Oui, en réalité j’ai toujours fait des choses comme ça. J’obéis au sujet de mon livre. Celui-ci peut m’emmener dans des territoires où l’humour est plus ou moins présent. Maintenant que les trois premiers tomes de « La traversée des temps » sont publiés, je peux faire de petits écarts. J’avais peur du couloir ; peur que l’écriture de cette fresque me ferme de beaucoup d’autres centres d’intérêt, même si je peux en mettre beaucoup dans cette histoire en huit tomes. Ici j’avais deux personnages incroyables. Celui de Carlotta m’amuse énormément. Elle est péremptoire, elle a un avis sur tout, une autorité que personne n’ose contredire. En même temps elle est attachante par son absence de lucidité.
– Ce n’est pas la première fois que vous réécrivez l’Histoire, ou en tous cas que vous la racontez d’un nouveau point de vue. Qu’est-ce qui vous plait dans cet exercice ?
Quand je veux parler de quelque chose de rebattu, je me dis que je n’ai aucune légitimité pour le faire, sauf si je trouve un éclairage, un point de vue. Ici j’en ai un. Je prends du plaisir à faire un portrait en creux, de manière totalement ironique. Quand Carlotta assiste à la Traviata mise en scène par Visconti à la Scala, et qu’elle déteste, alors même qu’en y assistant à travers son regard, on se rend compte que c’est absolument génial, c’est jouissif. J’ai choisi ce sujet aussi parce que je suis habité par la passion de la transmission. En 1977, à l’annonce de la mort de Maria Callas, j’ai 17 ans et j’entends sa voix pour la première fois. Je suis immédiatement saisi. Elle a ensuite été mon guide pour m’emmener dans l’univers de l’opéra italien. Je ne connaissais que l’opéra français, et Mozart. J’ai découvert le théâtre dans le chant, j’étais ébloui. J’ai envie de transmettre cette passion. Je l’avais déjà fait avec « Ma vie avec Mozart » : il s’agit de trouver des mots qui donnent envie aux gens d’aller voir, de découvrir un art.
– Et rendre hommage.
Bien sûr, rendre hommage aux figures du génie. Je crois qu’il faut toujours s’émerveiller.

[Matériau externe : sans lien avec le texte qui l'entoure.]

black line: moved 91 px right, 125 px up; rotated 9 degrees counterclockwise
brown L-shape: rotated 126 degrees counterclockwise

C’est vital, c’est une hygiène mentale. Il faut toujours pratiquer l’émerveillement.
– Y parvenez-vous encore ? Auteur à succès, vous semblez avoir une vie bien remplie professionnellement, spirituellement ; vous avez rencontré le Pape François ; vous vous êtes mis au défi de raconter l’histoire de l’Humanité. Vous reste-t-il un grand rêve ?

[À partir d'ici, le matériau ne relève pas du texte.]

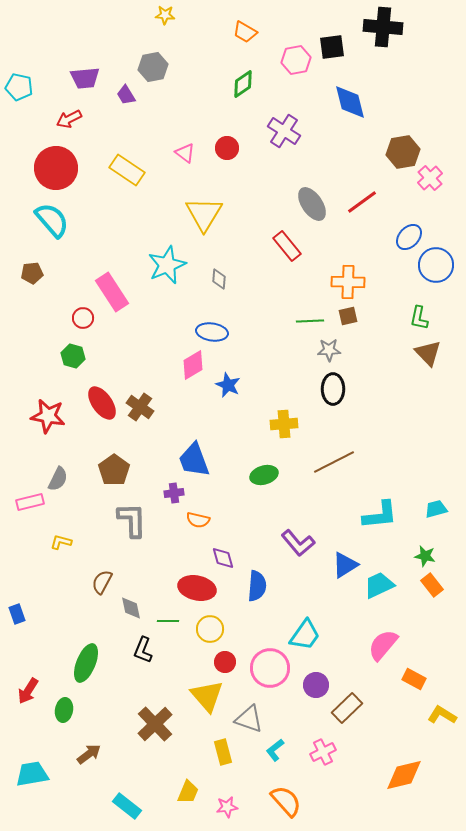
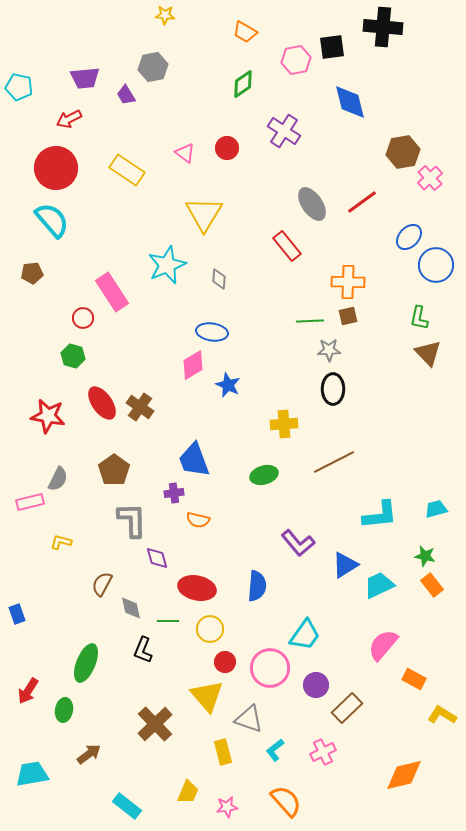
purple diamond at (223, 558): moved 66 px left
brown semicircle at (102, 582): moved 2 px down
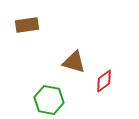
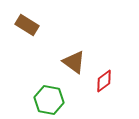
brown rectangle: rotated 40 degrees clockwise
brown triangle: rotated 20 degrees clockwise
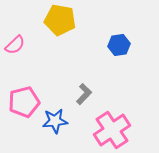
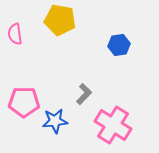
pink semicircle: moved 11 px up; rotated 125 degrees clockwise
pink pentagon: rotated 16 degrees clockwise
pink cross: moved 1 px right, 5 px up; rotated 24 degrees counterclockwise
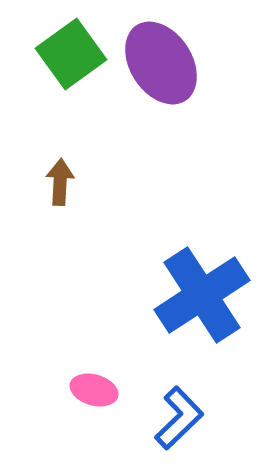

Je crois que je suis habité par tellement d’histoires que je mourrai sans avoir tout écrit. C’est constant. J’ai la passion de l’Humain. Les êtres humains sont tellement complexes, ça me fascine. Il y a plein d’êtres que j’ai envie de rencontrer parce qu’ils sont accomplis. J’ai rencontré des hommes politiques, des rois et reines, des présidents, des dictateurs. Le pouvoir ne m’impressionne pas. Par contre, rencontrer quelqu’un comme le Pape, spirituellement accompli, tout comme une personne artistiquement accomplie, ou au service des autres, me procure une réelle émotion. Alors je me sens tout petit.
– Plus jeune, aviez-vous perçu que ce destin vous attendait ?
Oui, je pense que cela m’a été donné par l’amour de ma mère. J’ai toujours été porté par son regard. Elle était exigeante, mais elle m’a enseigné qu’avec le travail tout était possible. Je suis rentré dans la vie avec cette idée que si on est sérieux et passionné, tous les désirs sont possibles. J’ai abordé la vie comme ça. Je suis un énorme travailleur. Mes parents m’ont posé dans l’existence avec un capital de confiance et de sérieux, et m’ont fait découvrir les arts. Les deux étaient des écrivains rentrés. J’ai aussi porté le rêve de mes parents, comme beaucoup de gens. Certaines vies sont un effacement de l’enfance, si elle a été douloureuse ou remplie de manques, certaines sont le prolongement de l’enfance. C’est le cas de la mienne. L’adulte que je suis donne ses moyens d’adulte aux rêves de l’enfant qui est toujours là.